加えて「文書の成立の真正を証明する手段」について、①継続的な取引関係がある場合、②新規に取引関係がある場合に分け、例示列挙しています。①では、「取引先とのメールのメールアドレス・本文及び日時等、送受信記録の保存」、②では、「契約締結前段階での本人確認情報の保存」、「本人確認情報の入手過程(郵送受付やメールでの PDF 送付)の記録・保存」「文書や契約の成立過程(メールや SNS 上のやり取り)の保存」が挙げられています。

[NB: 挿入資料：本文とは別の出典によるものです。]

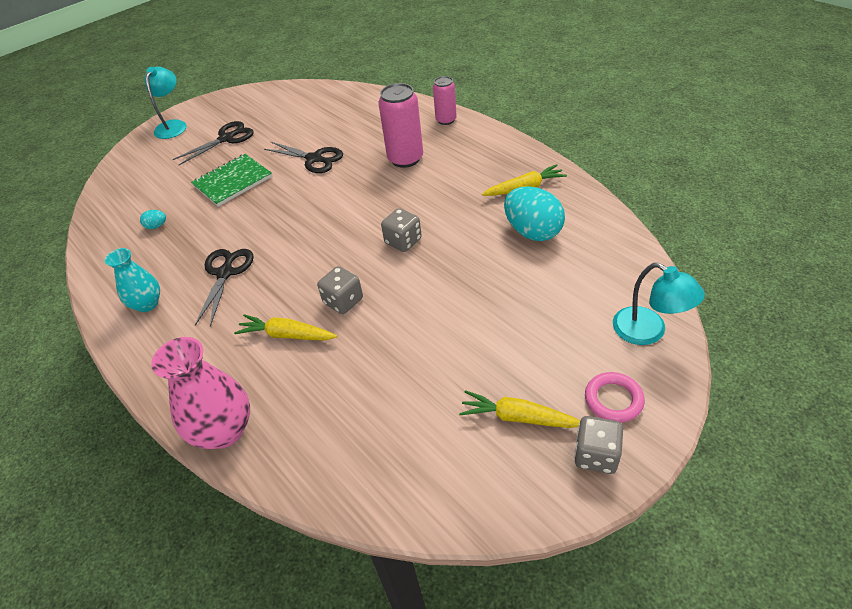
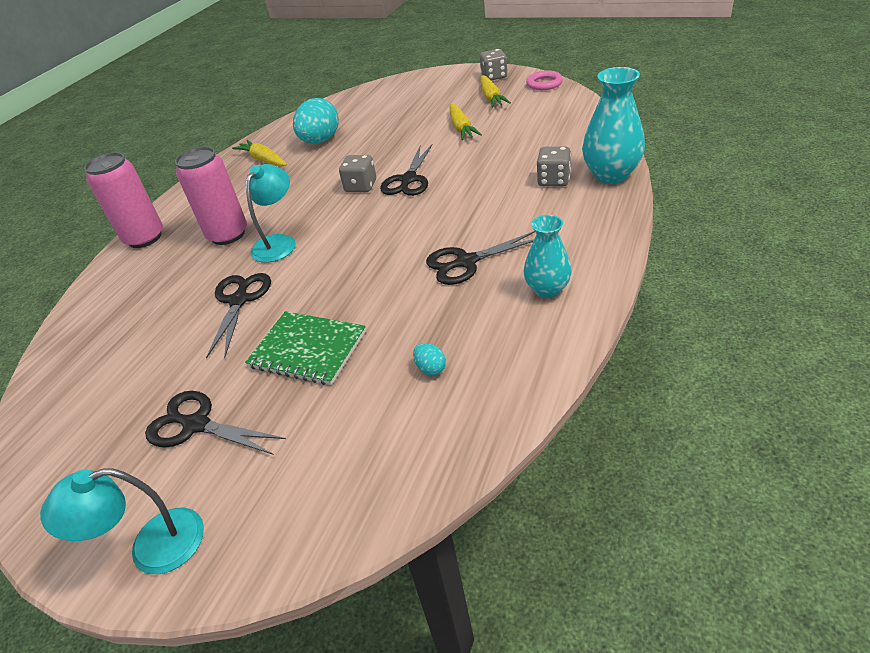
camera: 115 degrees left, 5 degrees down
(224, 431) = (611, 175): pink vase -> turquoise vase
(287, 335) = (506, 192): yellow carrot -> yellow carrot (461, 128)
(343, 301) = (450, 184): grey dice -> grey dice (553, 180)
(382, 275) = (408, 179): none -> black scissors
(446, 120) = (144, 238): pink can -> pink can, size x1.62
(613, 400) = (454, 82): pink ring -> pink ring (544, 84)
(648, 332) = (396, 86): turquoise lamp -> turquoise lamp (279, 242)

上記に加えて、③ 電子署名や電子認証サービスの活用も推奨されています。

また、文中において、「テレワーク推進の観点からは、必ずしも本人による押印を得ることにこだわらず、不要な押印を省略したり、「重要な文書だからハンコが必要」と考える場合であっても押印以外の手段で代替したりすることが有意義」と言及されており、押印以外の手段を推奨する姿勢が見て取れます。

どうなる?行政における「押印」の動き

内閣府規制改革推進室による「「行政手続における書面主義、押印原則、対面主義の見直しについて(再検討依頼)」の結果概要」の一部を抜粋すると、全省庁横断的な取組について、以下の記載があります。

  • 見積書、請求書、領収書等については、押印不要とするとともに、e メール等での書類提出を認める。
  • 見積書について、押印が困難な正当な理由及び提出書類が正規な契約相手方からの発行であることの確認をもって押印の省略・原本の後日提出を認める。
  • 立会検査等について、可能な限りオンラインでの対応を検討する。
  • 契約書については、会計法の規定に基づき記名押印が必要。
  • 契約書等、会計法令に規定があるものについては、所管省庁の判断に従う。
  • 法令に根拠がないが押印を求めているものについては、慣習的なものであるが、真正性担保が必要であり、会計手続の統一的運用の観点から、全省庁統一的な対応が必要。
  • 契約書については、会計法令上、発注者・受注者双方の押印が求められており、押印をしないことより、訴訟等が発生する恐れも見込まれるため、押印不要とすることは適切ではないと思われるが、会計手続の統一的運用の観点からも全省庁統一的な判断・対応が必要と考える。
上記のとおり、「見積書、請求書、領収書等」については、押印不要としつつ、契約書については会計法に基づき記名押印が必要という方向性であることが見て取れます。

M&A・事業承継における影響

M&Aにおいても基本合意書や最終契約書等、押印を伴う文書が存在します。慣例も踏まえて、どこまで「押印」がなくなるかは難しいところではありますが、上記解釈を受け、「押印」そのものの行為ではなく、将来的なトラブルリスクに備えるためには、その真正性を担保するための取組(経緯やメール等のやり取りの保存等)も重要になると感じています。加えて、行政のスタンスを踏襲するのであれば、少なくとも「契約」に関する行為については、双方の意思を形にして残しておく意味でも、押印した文書を残しておく方向性になることが予測されます。

コロナ禍が経済に与える影響は、実体経済のみならず、こういった文書の取引にも及んでいます。「新しい生活様式」ならぬ「新しいビジネス様式」において、この流れを上手く利用し、ビジネスチャンスを掴み、自社のビジネスを更に加速させるか、もしくは流れに乗るのではなくこれまでの方法を踏襲し続けるか、どちらがよいと一概には言えませんが、ビジネスにおいてもこういった時代の流れを感じ取ることが必要になります。